Last month, Forbes published Portrait of an HR Data Analyst, which lays out the case for HR analytics, the skills required to excel at it, and the reasons people with these skills are in short supply. The article is one of many that urge HR to beef up our analytics skills, so that we can better use the information that accumulates at a faster and faster pace. Of the skills these authors discuss, however, one appears to be missing: the ability to evaluate data to confirm its quality, accuracy, and relevance before we use it to make critical decisions.

The Power Behind HR AnalyticsExperts tell us that 90 percent of the world’s data was created in the last two years (a relationship that apparently has been true for the last three decades). Quoting that figure, Analytics Week concluded that “companies have access to an unprecedented amount of information: insights, intelligence, trends, future-casting. In terms of HR, it’s a gold mine of Big Data.”

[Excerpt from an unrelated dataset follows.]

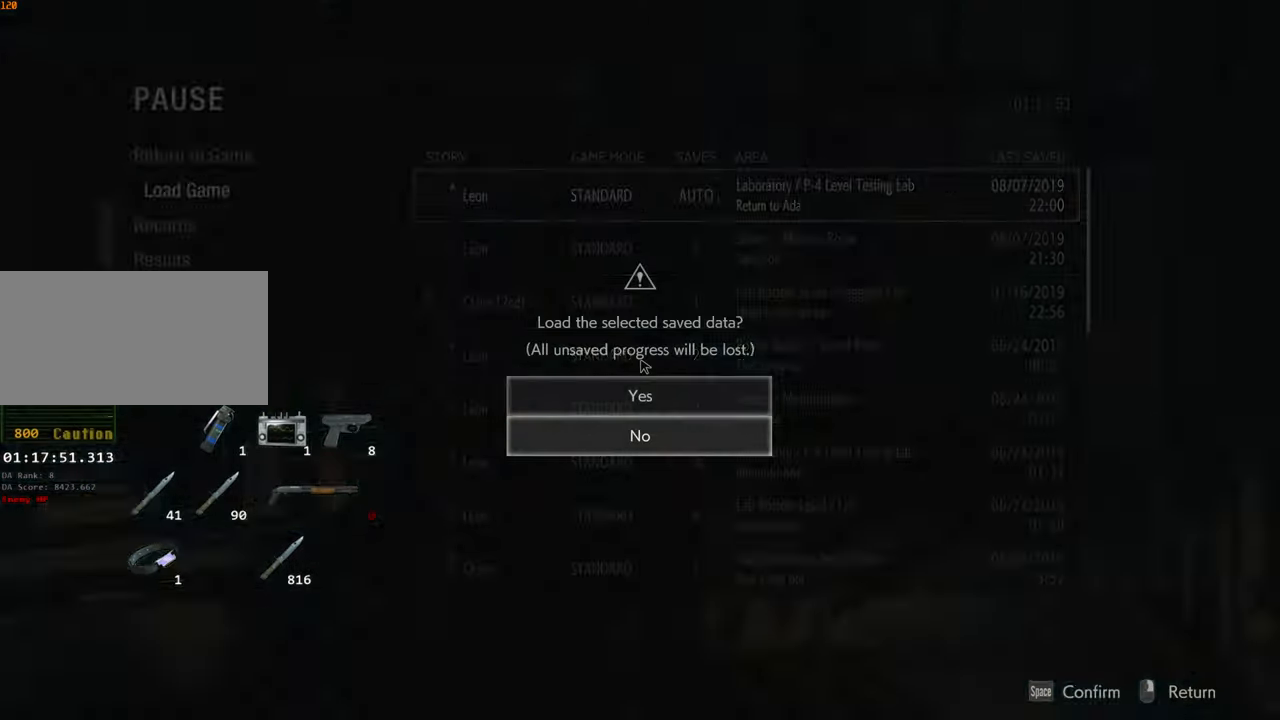
{"keys": ["shift", "w"], "mouse": [], "events": [[50, "f", "down"], [100, "f", "up"], [234, "w", "down"], [384, "shift", "down"]]}
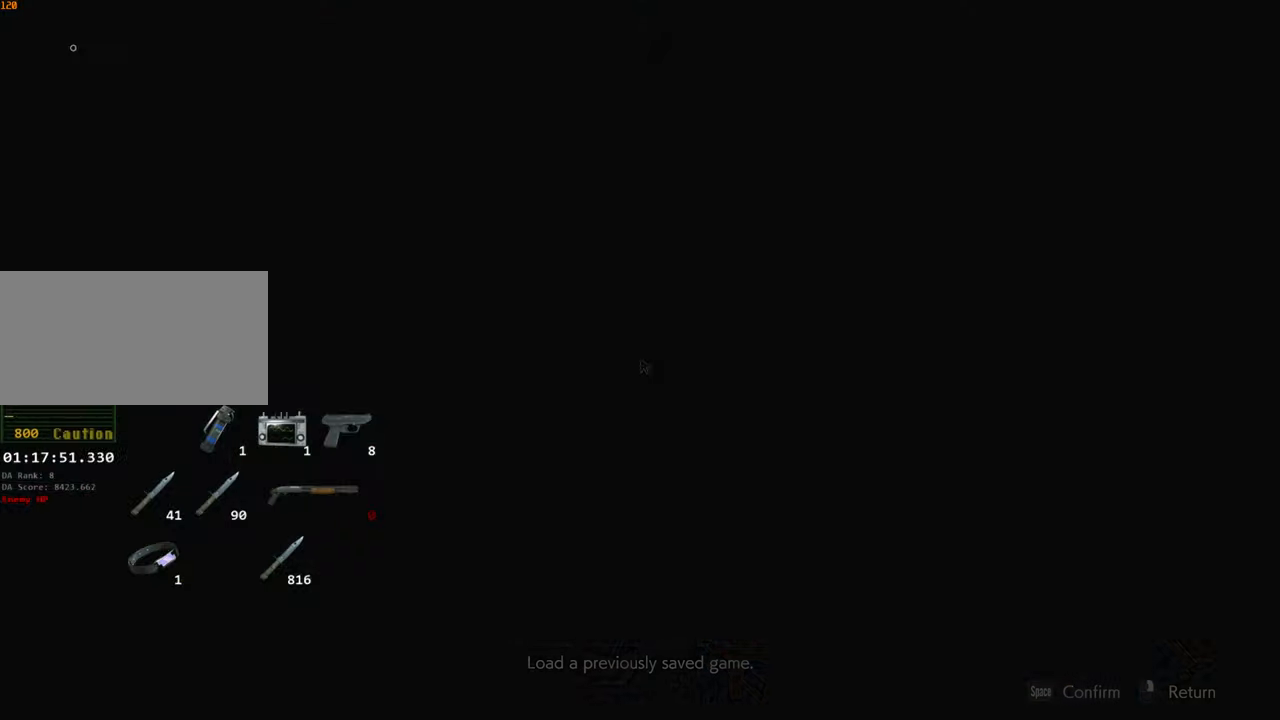
{"keys": ["shift", "w"], "mouse": [], "events": []}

Some of it is, but some of it is fool’s gold, information masquerading as truth. The Internet and social media in particular have made “good data” more and more difficult to distinguish because everyone is an expert. There are no barriers to entry, no certifications required. Too often, we forget that and accept what we read without question—and then pass it on to others.

Perpetuating “bad data” didn’t start with the Internet. Take, for example, the allegation that seventy percent of large-scale transformation initiatives fail. That infamous statistic first appeared in Reengineering the Corporation, the book published by Michael Hammer and James Champy in 1993. Through the years, other change experts—among them Beer and Nohria (Breaking the Code of Change) and John P. Kotter (Leading Change, Heart of Change)—endorsed the seventy percent failure rate in some form or fashion. It became embedded in the management consulting literature until 2011, when a few change management contrarians decided to debunk the myth.

Dr. Mark Hughes of the Brighton Business School traced its evolution from Hammer and Champy, source by source, quote by quote, and concluded, “Whilst the existence of a popular narrative of 70 per cent organizational-change failure is acknowledged, there is no valid and reliable empirical evidence to support such a narrative.” In other words, the number was not derived from a controlled, scientific study. It was someone’s opinion or someone’s guess. (Hughes added a few words about “opportunistic business consultants” who may have promoted an exaggerated figure to sell their consulting services.)

Other change practitioners joined the discussion. “Change Whisperer” Gail Severini, Jennifer Frahm, founder of the Australian group Conversations of Change, and others attacked the claim as totally lacking in evidence. “Nothing to support it,” Frahm sums up. “No mention of where this fact has come from.” And yet businesses made decisions based on that fact. Some postponed, scaled back, or canceled transformation initiatives and others invested in change management activities, all based on a dubious statistic.

Here is the lesson for HR: While it probably didn’t matter whether 40, 50, or 70 percent of change projects fail—any of those figures would have earned the business world’s attention—HR can’t afford to give its business partners bad data. Tasked as we are with substantiating important business and talent management decisions, we must ensure that the data we use—from our own systems and records as well as publicly available sources—is reliable, up to date, and relevant so that the conclusions we reach are sound. That isn’t easy, especially when the pressure is on to move quickly, but much is at stake, namely, HR’s contributions to the business, not to mention HR’s somewhat fragile reputation.

The “hybrid skill set” of computing skills, HR knowledge, and business expertise will get a data analyst only part of the way to successful problem solving with workforce analytics. He or she also must learn to recognize the good and the bad in data, and to understand what makes it so. Here are some ways to achieve that:

  • Become familiar with the fundamentals of workforce analytics, its value and its pitfalls. Start with this Beginners Guide from Talent Analytics and then go deeper—take a course, attend a conference, and see how other HR organizations are using analytics to solve business problems.
  • Identify a few internal business problems—such as reducing turnover in key positions or identifying the characteristics that make sales representatives successful—and brainstorm with colleagues or professional communities to find ways to solve them with data.
  • Get on with the job of understanding the data available internally and making it pristine. Don’t limit these efforts to HR data, because the real power of analytics comes from combining HR information with business data. Engage IT professionals in an inventory of all relevant data sources and a review of how well they are integrated, identifying strengths, potential gaps, and sources of errors.
  • Work collaboratively with other functions. A trusted colleague from Finance, IT, Marketing, or an operating unit will have a different perspective—and may introduce data that HR is not aware of. Likewise, a second set of eyes to review assumptions, methodology, and conclusions may result in an angle or opportunity that otherwise might have been missed.
  • When it comes to external data, verify the sources used to build or buttress business cases, for example, and develop a list of trusted sources based on their credentials, experience, and history. Never accept a statistic unless it appears in more than one place.

Foundational skills are essential to become a good data analyst, but advancing to the next level requires the ability to differentiate good data from faulty data and rigorous, complex analysis from superficial opinions. That is the basis for informed decisions that fine-tune strategy, improve financial results, increase employee engagement, and enhance employee productivity and retention.